抜粋本文 -
______________________________

御社PC製品に弊社電源製品をご採用頂いた背景をお聞かせ下さい。
我々は台湾ポートウェル社の子会社という立ち位置ではありますが、コンセプトとしては日本でできることは日本で行いスピード感を持ってお客様に対応したいと考えています。
製造部を社内に置き、顧客のオーダーに基づいたBTOのPCを一台一台組み立てています。本社からの購入品だけではなく、我々で部品を調達してPCを組み立てて出荷しています。その中で、ある時台湾の電源メーカーの品質が落ちたことがありました。コンデンサが膨張したり壊れたり、製造不良が有ったりという時に、品質が良いものを用意しておいた方が、お客様にとっても良いということでニプロンさんの電源を導入しました。
我々のお客様および潜在的なお客様の中には、コンシューマーPCやセミインダストリアルを使用しているお客様もいらっしゃいます。そういったお客様に対して、産業用のPCをご提案する際に「ある程度値段が張りますがこの価格差はなぜですか?」という質問を頂いても、御社はかなり認知度が高いので使用部材や電源についてご説明すると「ああ、ニプロンさんか。なるほどね。」と言っていただくことが多く、お客様に対する説得材料にもなるので非常にありがたく思います。
台湾製の電源も品質が良くなってきていますが、「絶対に壊れてはいけない」とか、どちらかというと価格よりも品質の方が優先度の高いお客様に対しては非常にご提案がしやすいです。我々から品質や保証の話をしなくても御社の名前を出すと、納得して頂けることが多いのでそこは非常に助かっています。

______________________________

作業指示 -
1: 台湾の電源メーカーの品質が落ちた時期に起きた不具合として本文が挙げているものを、すべて書き出してください。
2: 本文から、「製造部を社内に置き、顧客のオ」から「ンさんの電源を導入しました。」までの部分を抜き出してください。

データ一覧 -
______________________________

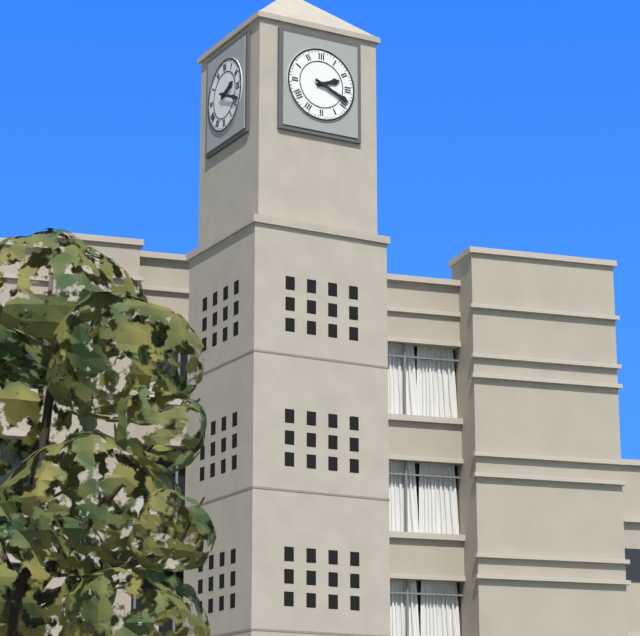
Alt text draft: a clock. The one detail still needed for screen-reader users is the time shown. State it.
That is 2:19
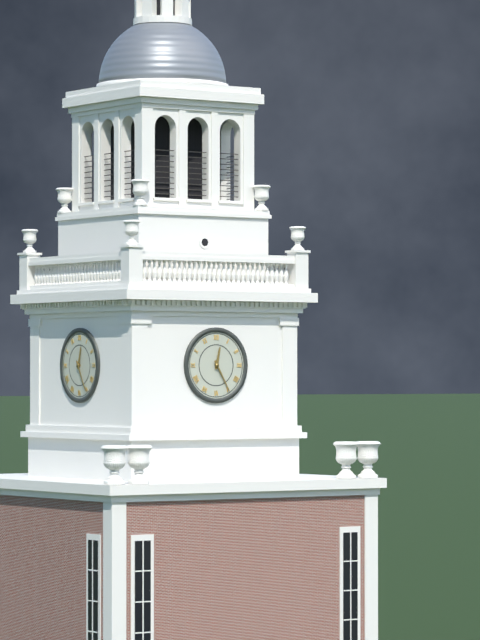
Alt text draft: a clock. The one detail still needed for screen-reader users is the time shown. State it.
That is 12:25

______________________________

解答一覧 -
1: 本文が挙げている不具合は、コンデンサの膨張、コンデンサの破損、製造不良の三つです。

2:
製造部を社内に置き、顧客のオーダーに基づいたBTOのPCを一台一台組み立てています。本社からの購入品だけではなく、我々で部品を調達してPCを組み立てて出荷しています。その中で、ある時台湾の電源メーカーの品質が落ちたことがありました。コンデンサが膨張したり壊れたり、製造不良が有ったりという時に、品質が良いものを用意しておいた方が、お客様にとっても良いということでニプロンさんの電源を導入しました。